Players’ payrolls have decreased by 4% since 2015, and when the pandemic shortened the 2020 season from 162 games to 60 their salaries dropped by over twenty million dollars, so a new deal was bound to be made eventually. From an ethical perspective, however, money should play no factor in a career—especially athletics. Sports are pillars that support American culture and make people feel joy, which is a priceless profession; therefore, this lockout would not positively contribute to America. 

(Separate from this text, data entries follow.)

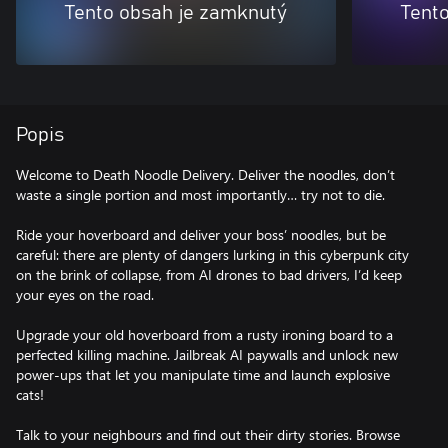
Tento obsah je zamknutý
Tent
Popis
Welcome to Death Noodle Delivery. Deliver the noodles, don’t
waste a single portion and most importantly… try not to die.
Ride your hoverboard and deliver your boss’ noodles, but be
careful: there are plenty of dangers lurking in this cyberpunk city
on the brink of collapse, from AI drones to bad drivers, I’d keep
your eyes on the road.
Upgrade your old hoverboard from a rusty ironing board to a
perfected killing machine. Jailbreak AI paywalls and unlock new
power-ups that let you manipulate time and launch explosive
cats!
Talk to your neighbours and find out their dirty stories. Browse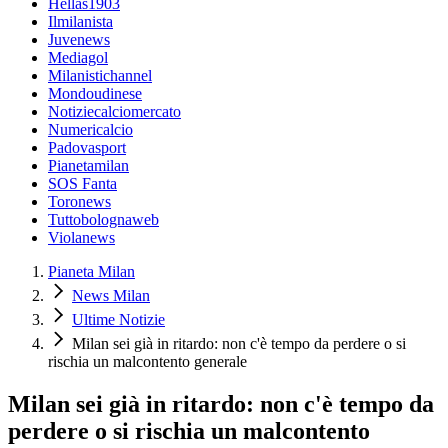
Hellas1903
Ilmilanista
Juvenews
Mediagol
Milanistichannel
Mondoudinese
Notiziecalciomercato
Numericalcio
Padovasport
Pianetamilan
SOS Fanta
Toronews
Tuttobolognaweb
Violanews
Pianeta Milan
News Milan
Ultime Notizie
Milan sei già in ritardo: non c'è tempo da perdere o si
rischia un malcontento generale
Milan sei già in ritardo: non c'è tempo da
perdere o si rischia un malcontento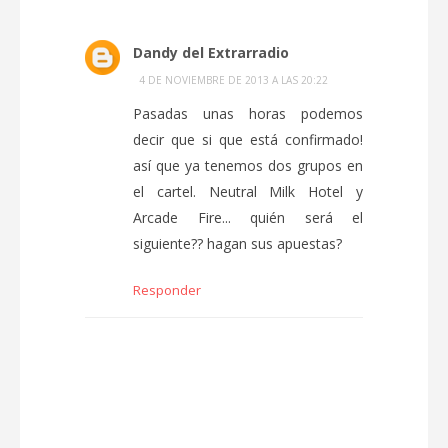
Dandy del Extrarradio
4 DE NOVIEMBRE DE 2013 A LAS 20:22
Pasadas unas horas podemos
decir que si que está confirmado!
así que ya tenemos dos grupos en
el cartel. Neutral Milk Hotel y
Arcade Fire... quién será el
siguiente?? hagan sus apuestas?
Responder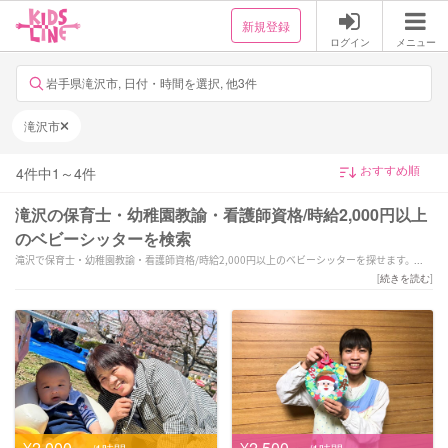
新規登録
ログイン
メニュー
岩手県滝沢市, 日付・時間を選択, 他3件
滝沢市
4
件中
1
～
4
件
滝沢の保育士・幼稚園教諭・看護師資格/時給2,000円以上
のベビーシッターを検索
滝沢で保育士・幼稚園教諭・看護師資格/時給2,000円以上のベビーシッターを探せます。
「ベビーシッター、産後ドゥーラーは勿論の事、家事オンリーも可能に！」「夜間/土日祝対
[
続きを読む
]
応OK★」「【全国1位経験有！】保育歴19年目！笑顔と愛情溢れるサポートを致します♪」
などの強みを持つシッターが対応いたします。滝沢で様々なスキルを持ったサポーターの中
から、ご予算や依頼内容に合わせて選んでいただけます。
¥2,000
¥2,500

The cancellation of the first two series’ games were not the first disappointment for the 2022 season because spring training had already been canceled. Besides the fact that this will impact the teams’ performances, the training season is the first sign of spring. New Englanders long for warm weather after suffering through the bitter winters, so canceling a paramount aspect of the spring would only perpetuate winter depression. 

On March 1, Associated Press spotted Manfred golfing, and as the leading authority figure of the MLB, Rob Manfred should be taking a more active approach to ending the lockout. Manfred is calling this lockout a “defensive” action, but in reality, this was only breaking up a brotherhood between players. Furthermore, this lockout set a poor example for youth fans because it represented poor sportsmanship. 

The lockout finally ended on March 10 when the MLB and MLBPA reached a middle-ground. Owners and players agreed to a new Collective Bargaining Agreement, and there is also a new agreement with agents and scouting out prospective players. This was the second-longest shutdown in all of baseball, but it has felt like a lifetime. Players and fans are posting all over social media how ecstatic they are for the season to start, so April 7 cannot come soon enough.